— About this task —
Output range, inclusive: from the line containing "SWA-57, owner: Loïc Henry -> Adrián Ramírez" to the line containing "SWA-76, start: Apr 14 -> Apr 15". Restate those lines from the data below word for word and only those.

— Records shown —
--------------------------------------------------
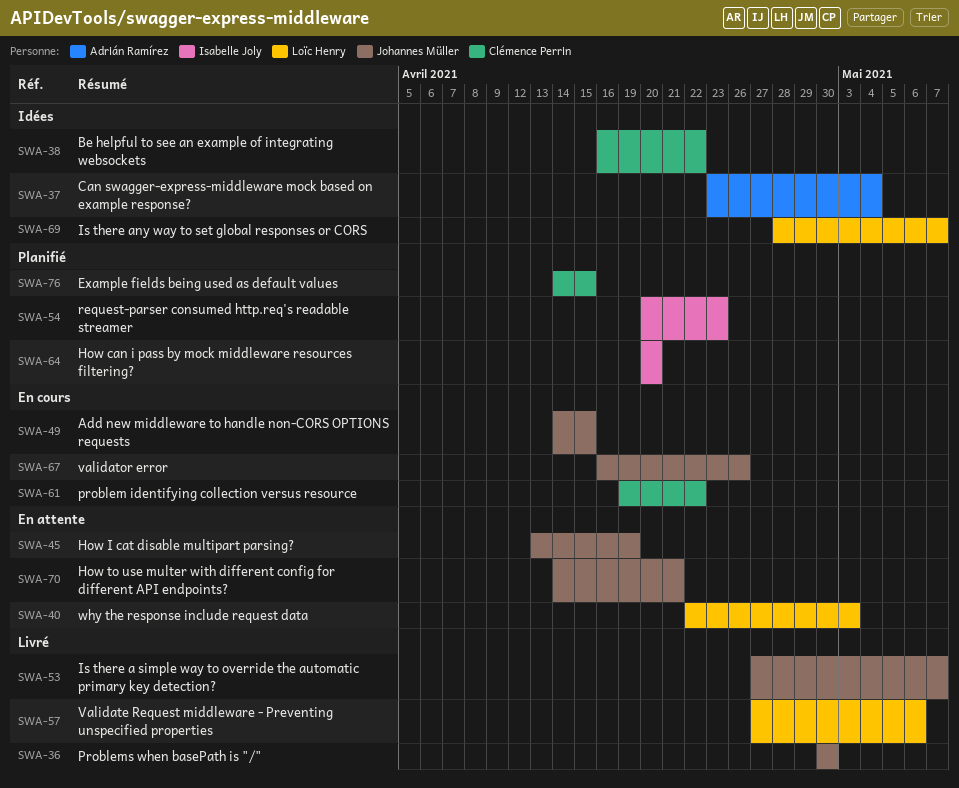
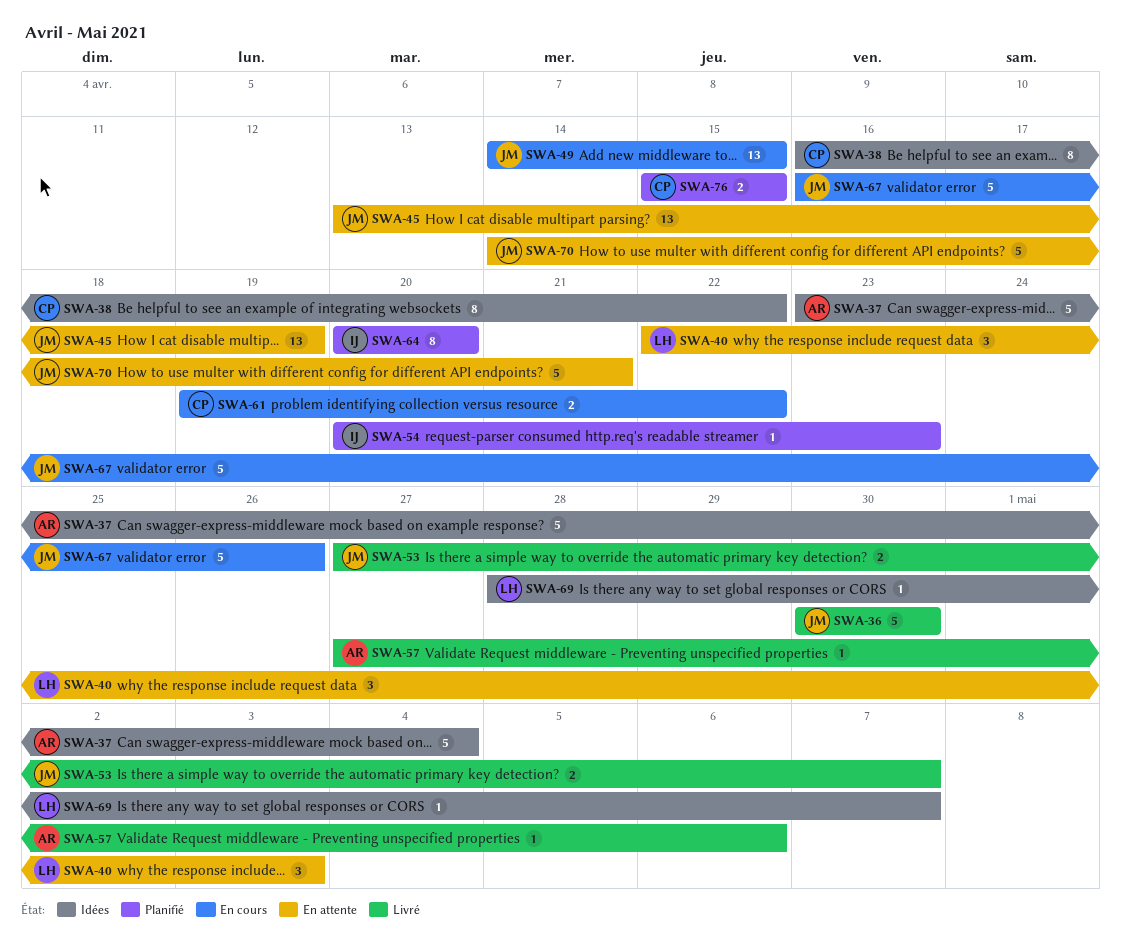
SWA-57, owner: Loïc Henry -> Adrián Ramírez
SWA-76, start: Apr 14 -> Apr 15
--------------------------------------------------
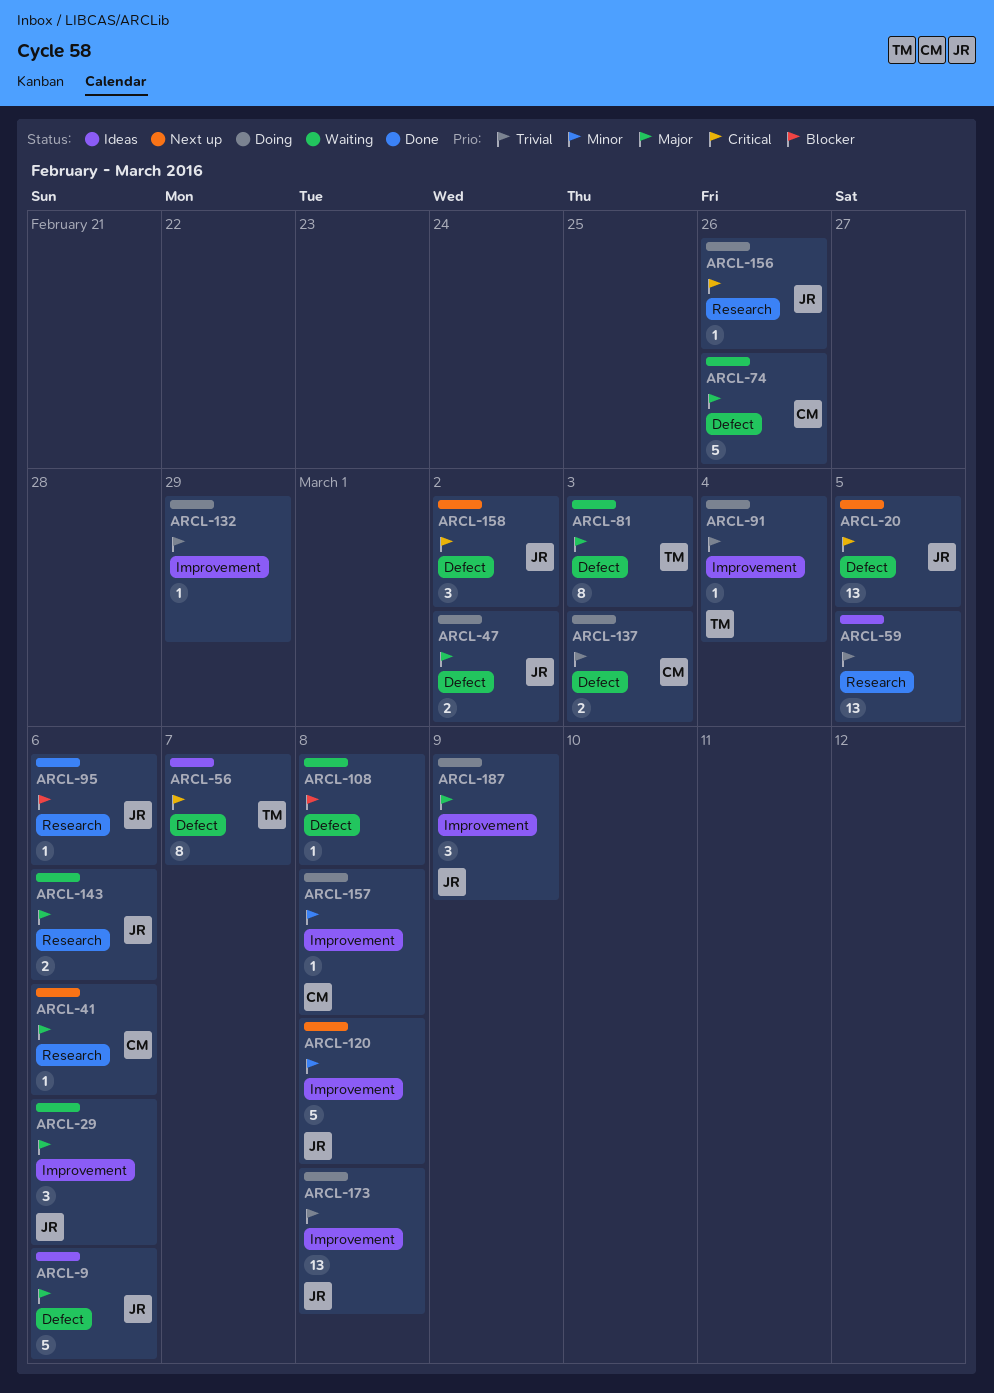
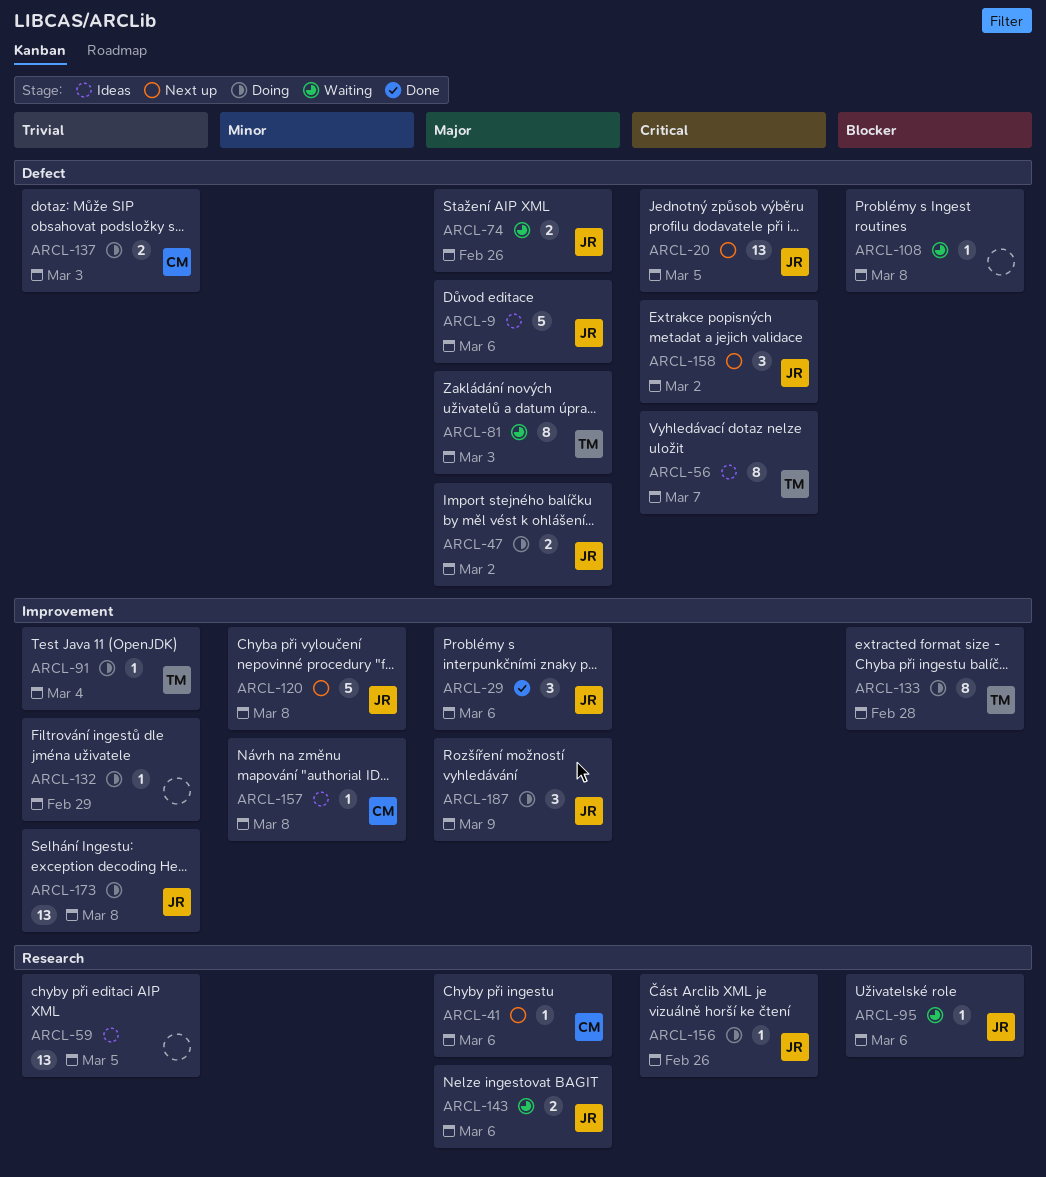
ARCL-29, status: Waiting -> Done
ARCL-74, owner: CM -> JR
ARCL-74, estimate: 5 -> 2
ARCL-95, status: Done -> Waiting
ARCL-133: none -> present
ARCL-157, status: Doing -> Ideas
--------------------------------------------------
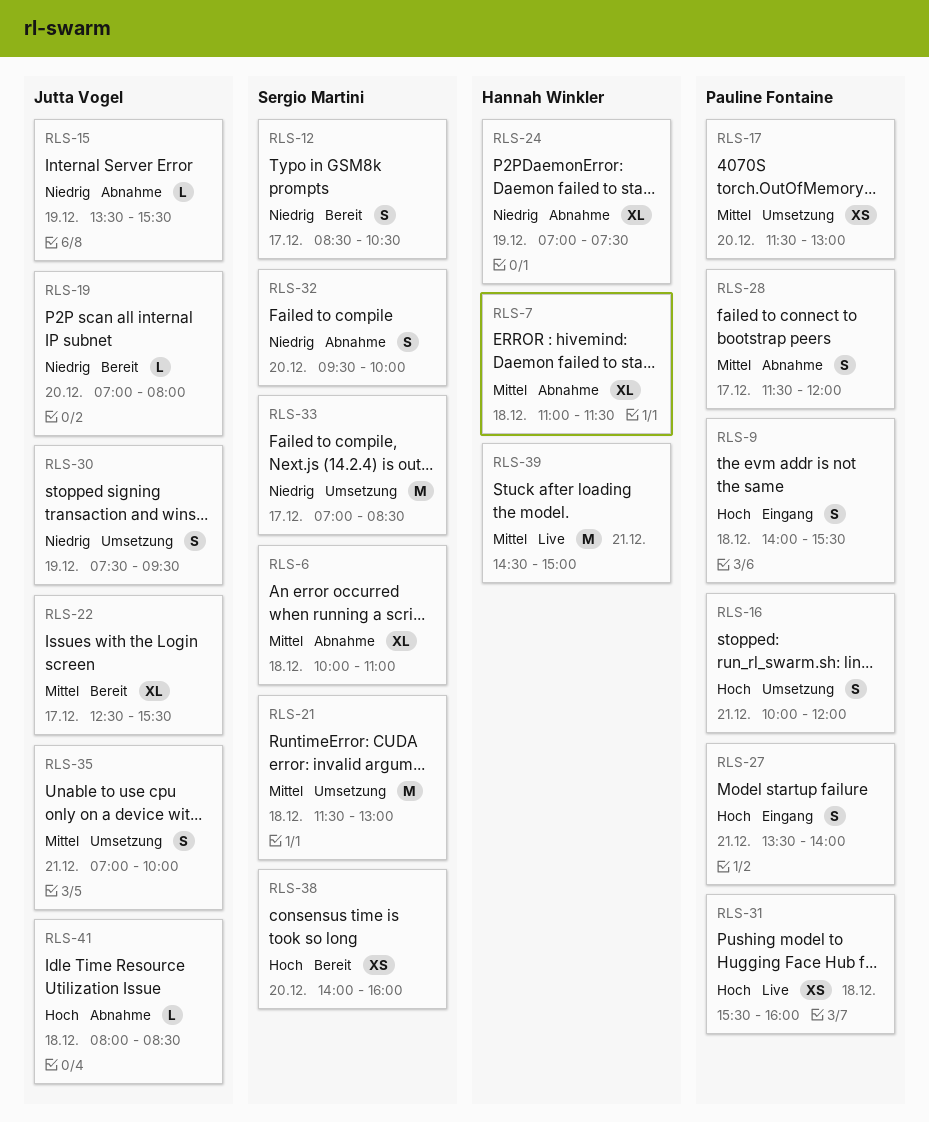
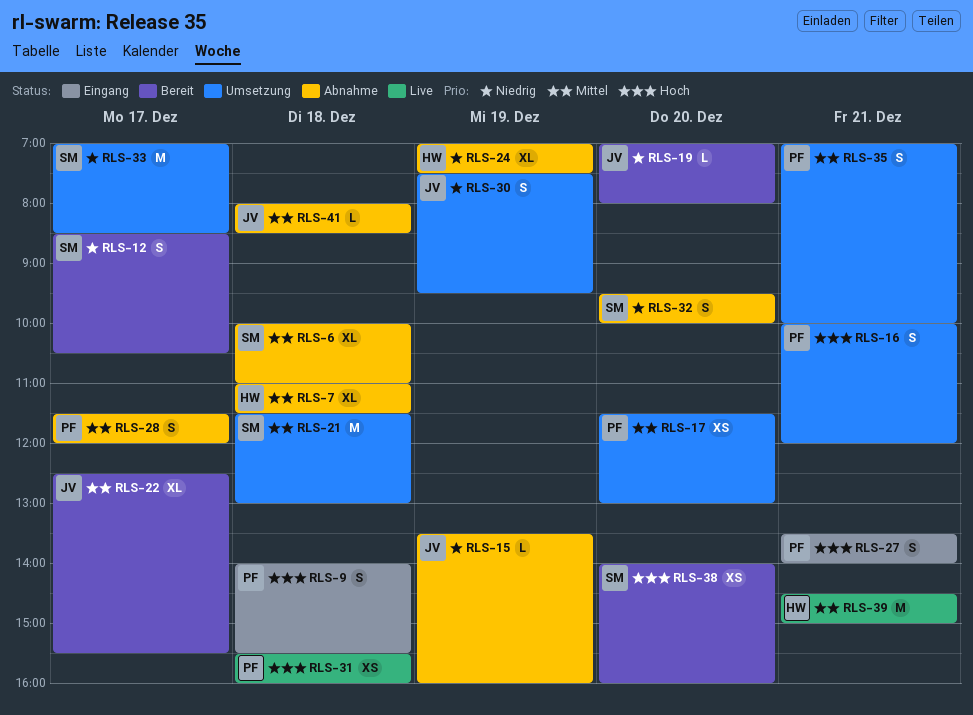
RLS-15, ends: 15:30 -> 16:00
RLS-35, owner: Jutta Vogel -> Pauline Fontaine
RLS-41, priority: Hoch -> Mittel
--------------------------------------------------
— Solved exercise —
SWA-57, owner: Loïc Henry -> Adrián Ramírez
SWA-76, start: Apr 14 -> Apr 15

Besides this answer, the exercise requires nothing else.